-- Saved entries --
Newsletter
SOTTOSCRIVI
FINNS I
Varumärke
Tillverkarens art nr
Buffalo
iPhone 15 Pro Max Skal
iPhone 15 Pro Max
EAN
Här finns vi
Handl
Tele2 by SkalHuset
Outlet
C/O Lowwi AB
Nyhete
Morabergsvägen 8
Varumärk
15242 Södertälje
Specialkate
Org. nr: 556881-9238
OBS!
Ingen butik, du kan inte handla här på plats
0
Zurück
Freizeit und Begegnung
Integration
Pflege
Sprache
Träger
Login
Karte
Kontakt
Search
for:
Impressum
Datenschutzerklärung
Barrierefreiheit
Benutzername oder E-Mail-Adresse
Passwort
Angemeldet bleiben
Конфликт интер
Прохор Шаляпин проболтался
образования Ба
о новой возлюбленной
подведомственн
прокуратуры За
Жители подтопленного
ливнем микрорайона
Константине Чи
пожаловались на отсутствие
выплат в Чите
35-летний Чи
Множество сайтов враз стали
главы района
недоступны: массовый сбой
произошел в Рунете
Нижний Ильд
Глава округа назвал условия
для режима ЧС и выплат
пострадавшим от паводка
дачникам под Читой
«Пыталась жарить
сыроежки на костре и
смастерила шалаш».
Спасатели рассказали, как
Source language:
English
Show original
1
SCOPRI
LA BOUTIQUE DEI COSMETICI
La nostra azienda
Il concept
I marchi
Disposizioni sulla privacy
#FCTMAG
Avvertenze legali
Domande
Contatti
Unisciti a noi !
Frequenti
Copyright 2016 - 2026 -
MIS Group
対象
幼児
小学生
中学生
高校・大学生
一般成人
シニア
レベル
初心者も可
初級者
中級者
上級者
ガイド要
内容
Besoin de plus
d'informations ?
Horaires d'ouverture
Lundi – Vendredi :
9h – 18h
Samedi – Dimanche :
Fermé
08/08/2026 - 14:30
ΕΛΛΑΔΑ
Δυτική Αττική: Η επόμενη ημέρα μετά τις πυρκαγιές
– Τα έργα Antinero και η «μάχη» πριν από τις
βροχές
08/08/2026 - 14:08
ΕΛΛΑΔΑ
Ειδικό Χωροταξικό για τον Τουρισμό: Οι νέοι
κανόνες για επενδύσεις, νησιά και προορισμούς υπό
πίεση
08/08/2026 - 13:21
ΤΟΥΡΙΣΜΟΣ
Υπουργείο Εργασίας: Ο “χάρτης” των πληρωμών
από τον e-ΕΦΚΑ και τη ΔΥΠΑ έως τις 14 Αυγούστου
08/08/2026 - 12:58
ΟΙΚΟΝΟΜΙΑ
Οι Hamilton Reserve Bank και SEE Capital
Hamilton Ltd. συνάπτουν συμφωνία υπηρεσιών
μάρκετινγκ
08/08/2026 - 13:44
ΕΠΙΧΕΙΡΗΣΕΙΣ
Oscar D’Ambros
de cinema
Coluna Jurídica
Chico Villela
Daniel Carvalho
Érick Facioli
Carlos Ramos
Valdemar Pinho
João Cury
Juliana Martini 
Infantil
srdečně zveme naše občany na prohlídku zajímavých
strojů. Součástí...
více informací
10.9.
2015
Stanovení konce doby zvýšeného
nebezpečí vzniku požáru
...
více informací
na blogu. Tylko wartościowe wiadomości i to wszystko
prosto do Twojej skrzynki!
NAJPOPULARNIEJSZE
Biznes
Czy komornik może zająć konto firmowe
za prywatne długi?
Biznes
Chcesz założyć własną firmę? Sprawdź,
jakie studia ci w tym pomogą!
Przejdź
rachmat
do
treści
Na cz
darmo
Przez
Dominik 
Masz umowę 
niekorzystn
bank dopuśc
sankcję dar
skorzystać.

-- EXERCISE PROMPT --
Look through the entries above. Extract each line with the word "Hamilton".

-- ANSWER SPACE --
Οι Hamilton Reserve Bank και SEE Capital
Hamilton Ltd. συνάπτουν συμφωνία υπηρεσιών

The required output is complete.